#### Assigned task
From the data, return each line holding the word "lowerBound".

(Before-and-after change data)
______________________________

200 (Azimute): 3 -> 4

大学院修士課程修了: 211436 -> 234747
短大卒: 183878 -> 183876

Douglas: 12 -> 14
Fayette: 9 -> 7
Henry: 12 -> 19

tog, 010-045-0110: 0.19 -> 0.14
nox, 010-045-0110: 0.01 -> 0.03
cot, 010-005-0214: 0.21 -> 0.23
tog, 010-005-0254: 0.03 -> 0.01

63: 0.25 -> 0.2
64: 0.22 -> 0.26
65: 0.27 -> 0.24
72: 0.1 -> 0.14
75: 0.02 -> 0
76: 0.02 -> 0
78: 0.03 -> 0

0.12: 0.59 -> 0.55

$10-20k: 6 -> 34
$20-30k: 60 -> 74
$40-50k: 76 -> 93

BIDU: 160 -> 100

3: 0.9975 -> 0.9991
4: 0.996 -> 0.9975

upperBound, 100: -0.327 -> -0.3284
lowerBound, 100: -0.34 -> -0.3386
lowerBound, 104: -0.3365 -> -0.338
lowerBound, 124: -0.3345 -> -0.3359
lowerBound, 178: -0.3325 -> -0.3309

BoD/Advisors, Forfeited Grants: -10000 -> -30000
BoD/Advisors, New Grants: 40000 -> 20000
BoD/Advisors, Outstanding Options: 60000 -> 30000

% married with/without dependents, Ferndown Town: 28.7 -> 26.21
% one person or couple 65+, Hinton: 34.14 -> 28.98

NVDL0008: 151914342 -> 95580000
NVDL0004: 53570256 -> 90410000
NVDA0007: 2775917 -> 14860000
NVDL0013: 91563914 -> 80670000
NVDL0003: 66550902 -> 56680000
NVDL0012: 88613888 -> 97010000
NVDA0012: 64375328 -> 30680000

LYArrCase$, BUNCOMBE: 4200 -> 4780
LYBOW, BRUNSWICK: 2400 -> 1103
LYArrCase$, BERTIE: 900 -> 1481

______________________________

#### Exercise response
lowerBound, 100: -0.34 -> -0.3386
lowerBound, 104: -0.3365 -> -0.338
lowerBound, 124: -0.3345 -> -0.3359
lowerBound, 178: -0.3325 -> -0.3309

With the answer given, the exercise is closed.